Your goal:
Search each line below for the word "viewed" and list those that contain it.

======== The records

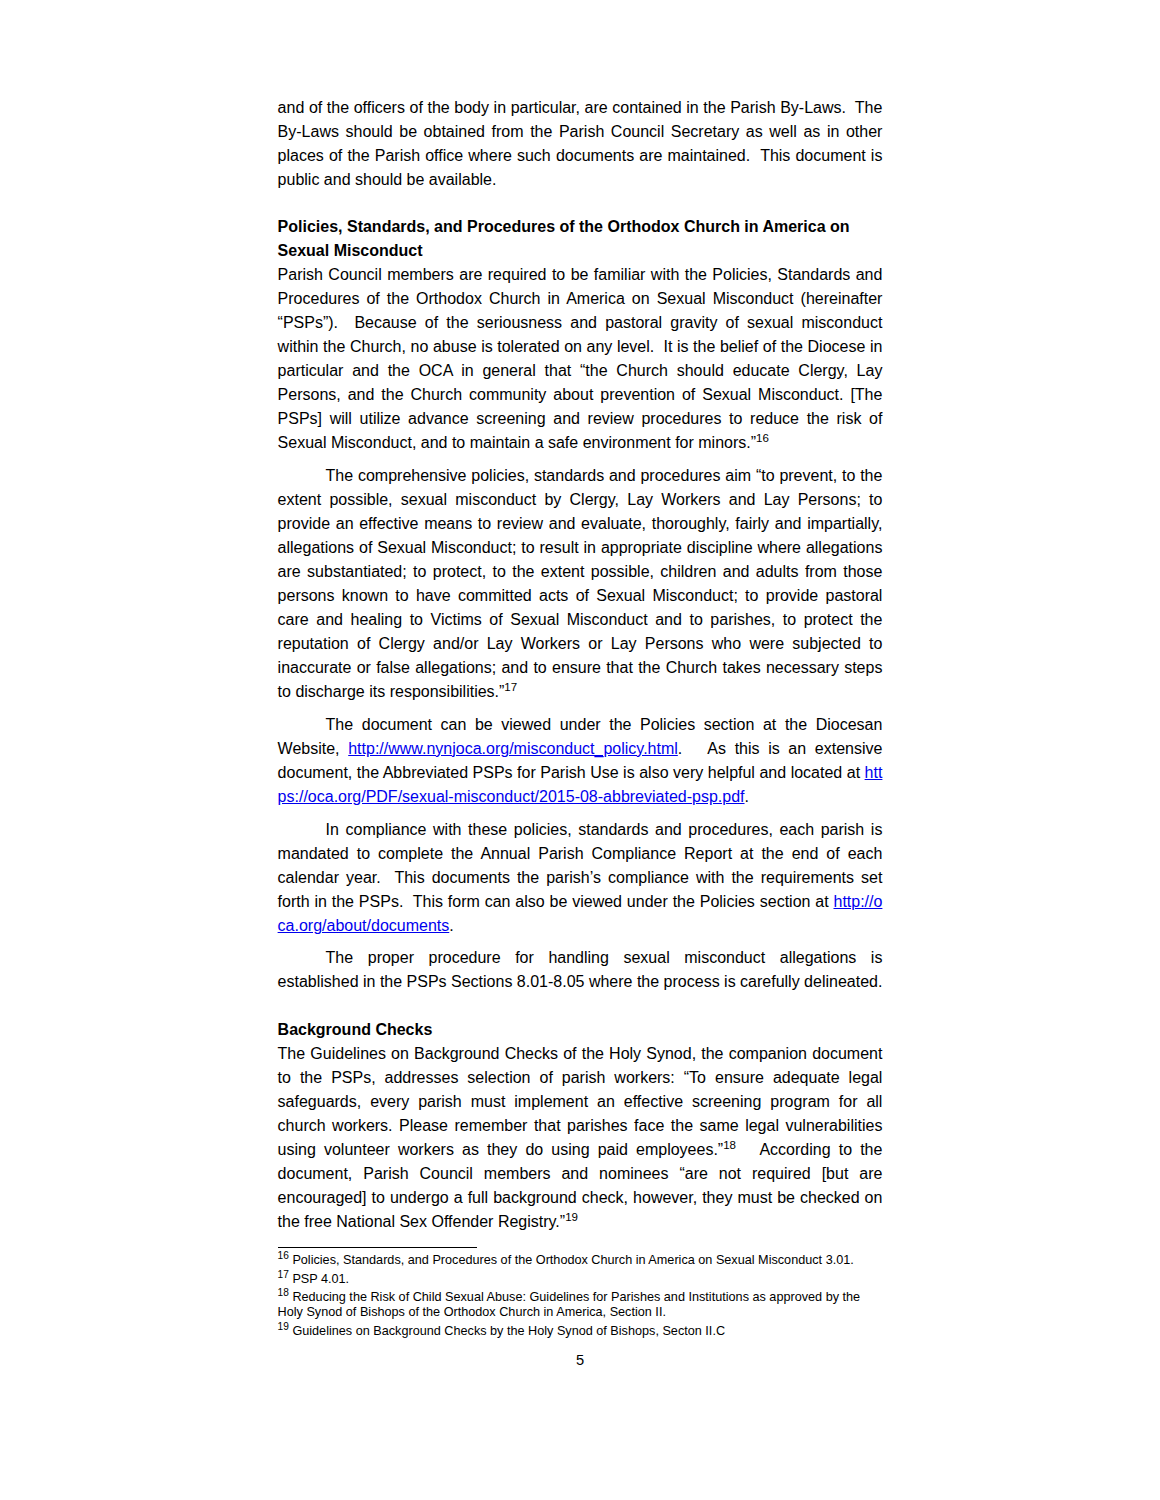and of the officers of the body in particular, are contained in the Parish By-Laws. The By-Laws should be obtained from the Parish Council Secretary as well as in other places of the Parish office where such documents are maintained. This document is public and should be available.
Policies, Standards, and Procedures of the Orthodox Church in America on Sexual Misconduct
Parish Council members are required to be familiar with the Policies, Standards and Procedures of the Orthodox Church in America on Sexual Misconduct (hereinafter “PSPs”). Because of the seriousness and pastoral gravity of sexual misconduct within the Church, no abuse is tolerated on any level. It is the belief of the Diocese in particular and the OCA in general that “the Church should educate Clergy, Lay Persons, and the Church community about prevention of Sexual Misconduct. [The PSPs] will utilize advance screening and review procedures to reduce the risk of Sexual Misconduct, and to maintain a safe environment for minors.”16
The comprehensive policies, standards and procedures aim “to prevent, to the extent possible, sexual misconduct by Clergy, Lay Workers and Lay Persons; to provide an effective means to review and evaluate, thoroughly, fairly and impartially, allegations of Sexual Misconduct; to result in appropriate discipline where allegations are substantiated; to protect, to the extent possible, children and adults from those persons known to have committed acts of Sexual Misconduct; to provide pastoral care and healing to Victims of Sexual Misconduct and to parishes, to protect the reputation of Clergy and/or Lay Workers or Lay Persons who were subjected to inaccurate or false allegations; and to ensure that the Church takes necessary steps to discharge its responsibilities.”17
The document can be viewed under the Policies section at the Diocesan Website, http://www.nynjoca.org/misconduct_policy.html. As this is an extensive document, the Abbreviated PSPs for Parish Use is also very helpful and located at https://oca.org/PDF/sexual-misconduct/2015-08-abbreviated-psp.pdf.
In compliance with these policies, standards and procedures, each parish is mandated to complete the Annual Parish Compliance Report at the end of each calendar year. This documents the parish’s compliance with the requirements set forth in the PSPs. This form can also be viewed under the Policies section at http://oca.org/about/documents.
The proper procedure for handling sexual misconduct allegations is established in the PSPs Sections 8.01-8.05 where the process is carefully delineated.
Background Checks
The Guidelines on Background Checks of the Holy Synod, the companion document to the PSPs, addresses selection of parish workers: “To ensure adequate legal safeguards, every parish must implement an effective screening program for all church workers. Please remember that parishes face the same legal vulnerabilities using volunteer workers as they do using paid employees.”18 According to the document, Parish Council members and nominees “are not required [but are encouraged] to undergo a full background check, however, they must be checked on the free National Sex Offender Registry.”19
16 Policies, Standards, and Procedures of the Orthodox Church in America on Sexual Misconduct 3.01.
17 PSP 4.01.
18 Reducing the Risk of Child Sexual Abuse: Guidelines for Parishes and Institutions as approved by the Holy Synod of Bishops of the Orthodox Church in America, Section II.
19 Guidelines on Background Checks by the Holy Synod of Bishops, Secton II.C
5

================

Result below:
The document can be viewed under the Policies section at the Diocesan Website, http://www.nynjoca.org/misconduct_policy.html. As this is an extensive document, the Abbreviated PSPs for Parish Use is also very helpful and located at https://oca.org/PDF/sexual-misconduct/2015-08-abbreviated-psp.pdf.
In compliance with these policies, standards and procedures, each parish is mandated to complete the Annual Parish Compliance Report at the end of each calendar year. This documents the parish’s compliance with the requirements set forth in the PSPs. This form can also be viewed under the Policies section at http://oca.org/about/documents.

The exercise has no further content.